How does it feel when you’re confronted with hopelessness? What goes through your mind on your way to sit with a family who’s suddenly lost a loved one? Or when someone talks to you about their experience of being without work for months? What about when you see children and youth caught up in cycles of violence and abuse?

What must it have been like for the prophets, like Ezekiel, looking at the destruction and hopelessness of the people of Israel? When I stop to consider the times when I’ve looked hopelessness in the eye, Ezekiel’s vision takes on a distinct quality of ridiculousness! Speaking to dry bones of life? Saying words of hope to the hopeless? Sometimes ministry is ridiculous. It calls us to trust in a transfinite hope, to use a concept from Andy Lester again, one that defies reasoning, a hope and trust in a God we are sure keeps promises of deliverance, liberation, and salvation. It assures us that what is now will not always be. That trust compels us to stay present with those who are suffering, to offer the smallest dose of hope that can be tolerated.

The process of bringing the dry bones to life in the Ezekiel text mirrors that of the creation stories in Genesis. First the body is created, then God breathes into the form the breath of life. The measured way in which the dry bones are returned to life reminds us that the process of returning to hope is one of recreation, enlivened by the spirit of God, and the minister’s task sometimes is simply to speak the ridiculous words of life in the midst of lifelessness, to be a non-anxious presence, sites fixed on the future promised by a God who does liberate and save.

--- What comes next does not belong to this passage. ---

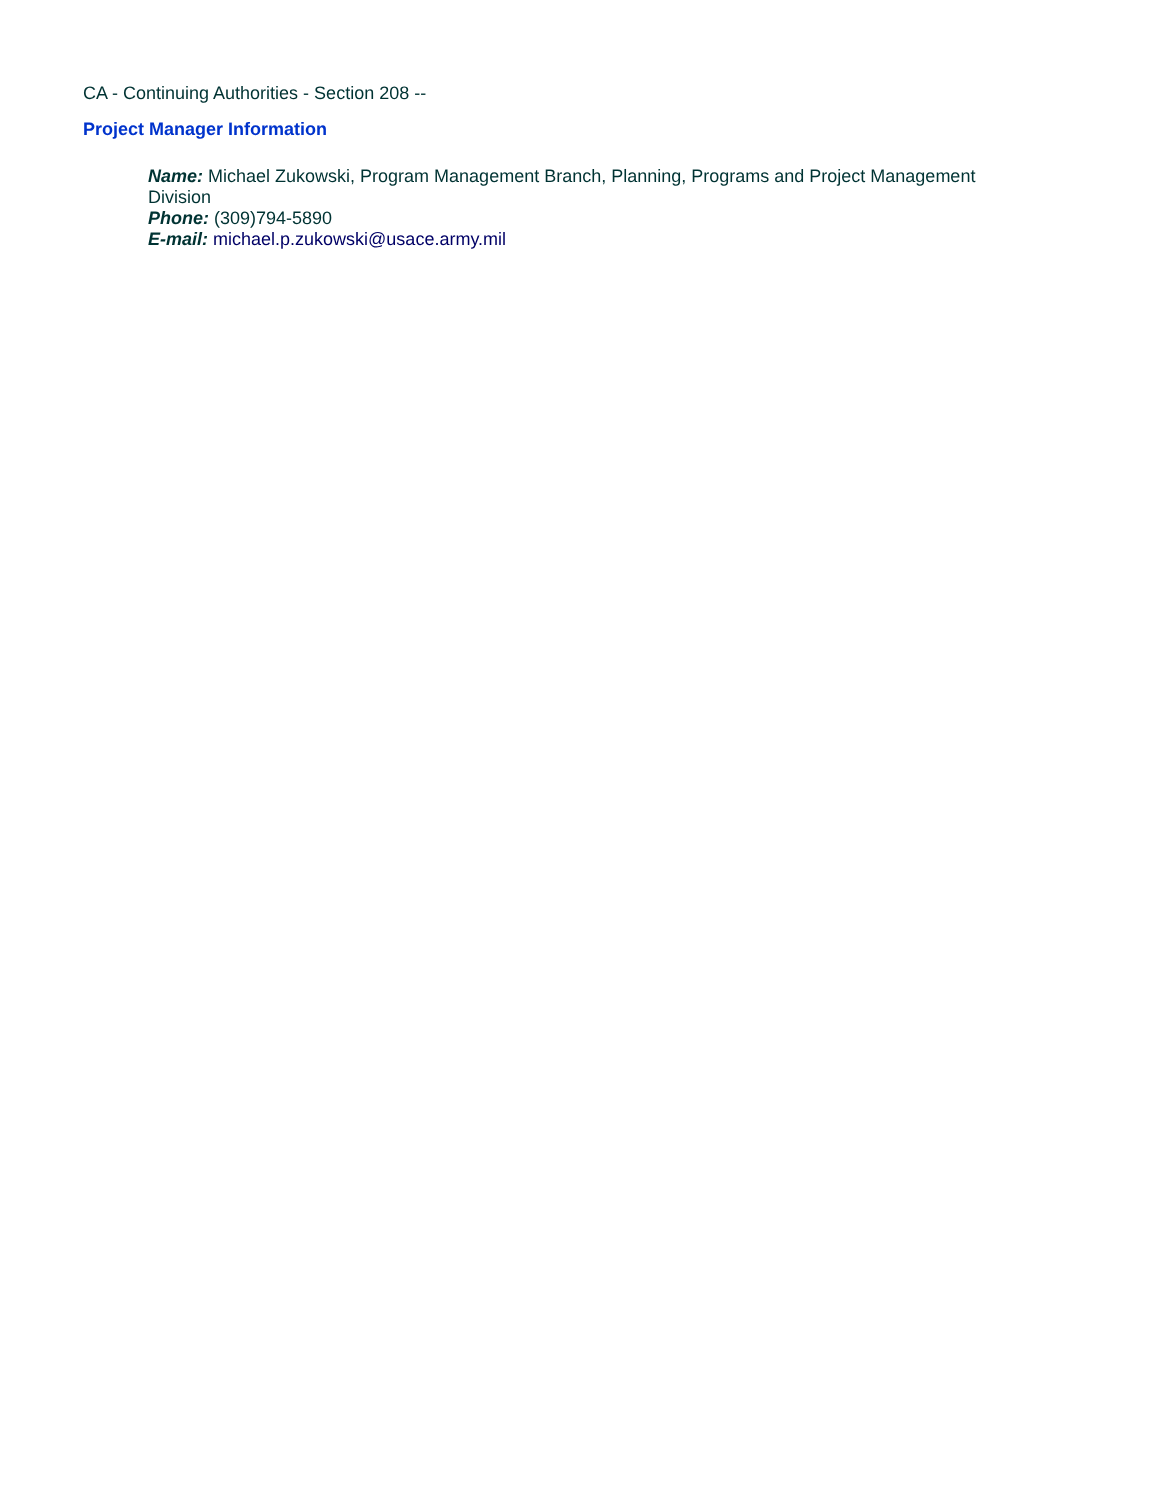CA - Continuing Authorities - Section 208 --
Project Manager Information
Name: Michael Zukowski, Program Management Branch, Planning, Programs and Project Management Division
Phone: (309)794-5890
E-mail: michael.p.zukowski@usace.army.mil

Now, before we get too excited about participating in this work of restoring hope, I want to ask us to slow down and make an observation about this passage’s presence in our Lenten journey. There’s some introspective work required here, I believe. If we have any expectation whatsoever about staying with the hopeless in their efforts to regain hope, we must first face whatever hopelessness exists within us. There is a risk in life that we get so preoccupied with the tasks facing us in the present that we bury our own hopelessness, paying no attention to it, ignoring it because to look at it carefully is to feel our very breath being sucked out of us. What makes you hopeless? What steals your confidence in the possibilities for the future? Where do you need to experience the breath of God blowing through you like a strong Oklahoma spring wind, fueling fires that burn up all that’s dead, making room for newness and life? Are you willing to uncover it and face it?

You see, we’re getting close to Easter, a time when the focus is on resurrection. Many of us sitting here is this room right now know the dread that comes every year, that dread of focusing on something we’re not really sure we believe in anymore. We get caught up in theological arguments about where the notion of Jesus’ resurrection originated, was it in an actual true event? Or was it a story told by those closest to him for any number of reasons? And while I am the first to line up for a good a theological debate on this very issue, I wonder if our preoccupation with it doesn’t sometimes keep us from believing in resurrections that are truly possible for us right now, ones that come when hope is restored in what seems to be the most hopeless situation. The person who has been hopeless and has experienced the return of hope knows resurrection is real. If we don’t confront the hopelessness pushed aside in our own lives, we will never have the confidence to stand as Ezekiel, calling forth the breath of God from the four winds to restore life where it seems it will never exist again. Are you willing to do that? To make yourself truly ready to hear the message of resurrection when we get to that empty tomb on Easter morning?

BIBLIOGRAPHY

Lester, Andrew D. Hope in Pastoral Care and Counseling. Louisville: Westminster John Knox, 1995.



[1] Andrew D. Lester, Hope in Pastoral Care and Counseling (Louisville: Westminster John Knox Press, 1995), 62.

[2] Lester, Hope in Pastoral Care and Counseling, 62.